* **Extract provided**:
***
PhonePe’s Revenue Crosses INR 1,600 Cr Mark In FY22, Loss Rises 16% To INR 2,013 Cr

The Walmart-backed startup’s total revenue rose 133% to INR 1,692.7 Cr in FY22

Led by an over 40% jump in ESOP costs, PhonePe’s total expenses jumped 1.5X to INR 3,705.6 Cr in FY22

PhonePe also spent INR 866.2 Cr on advertising and promotional activities as against INR 534.9 Cr in FY21

Fintech major PhonePe witnessed a 133% year-on-year (YoY) jump in its total revenue in the financial year ending March 31, 2022. The Walmart-backed startup posted a total consolidated revenue of INR 1,692.7 Cr in FY22 as against INR 725.3 Cr in FY21. 

However, a 1.5X jump in total expenses to INR 3,705.6 Cr in FY22 from INR 2,456.8 Cr in FY21, led by an over 40% increase in ESOP expenses, resulted in widening of its net loss. PhonePe’s net loss rose 16.4% to INR 2,013.7 Cr from INR 1,728.7 Cr in FY21, as per its consolidated financial statements uploaded on the website of the Ministry of Corporate Affairs. 

It must be noted that the startup’s loss would stand at INR 827 Cr on excluding “shares based payment to employees”, or ESOP costs, from its employee benefit expenses. PhonePe’s loss, excluding ESOP costs, was 6.9% higher at INR 888.8 Cr in FY21.

ESOP costs jumped 40.7% to INR 1,185.8 Cr  in FY22 from INR 842.6 Cr in FY21.

The startup’s revenue from operations jumped 2.3X to INR 1,646.2 Cr in FY22 from INR 689.6 Cr in FY21.
***
* **Information supplied**:
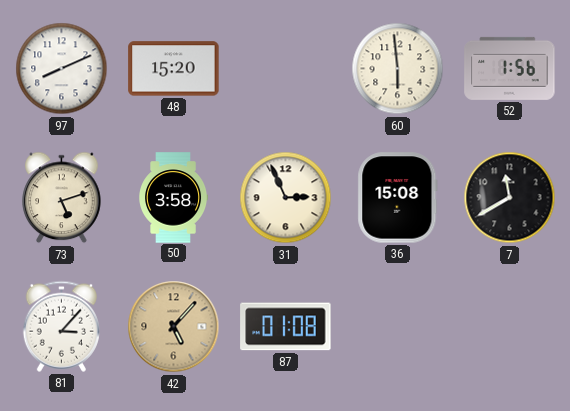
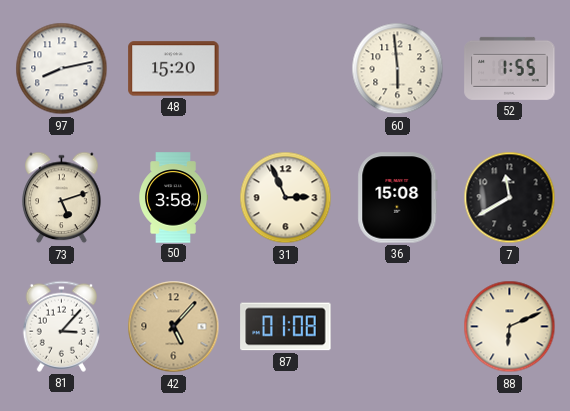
97: 8:11 -> 8:13
52: 1:56 -> 1:55
88: none -> 6:11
***
* **Directives**:
- A) From the PhonePe FY22 results report, copy the stretch from "ESOP costs jumped" through "689.6 Cr in FY21." word for word.
- B) Answer these questions using the PhonePe FY22 results report:
(i) What total consolidated revenue did PhonePe post in FY21?
(ii) How much did PhonePe spend on advertising and promotional activities in FY22?
(iii) By what percentage did PhonePe's ESOP costs rise in FY22?

* **Task-by-task answers**:
- A)
ESOP costs jumped 40.7% to INR 1,185.8 Cr  in FY22 from INR 842.6 Cr in FY21.

The startup’s revenue from operations jumped 2.3X to INR 1,646.2 Cr in FY22 from INR 689.6 Cr in FY21.

- B)
(i) INR 725.3 Cr
(ii) INR 866.2 Cr
(iii) 40.7%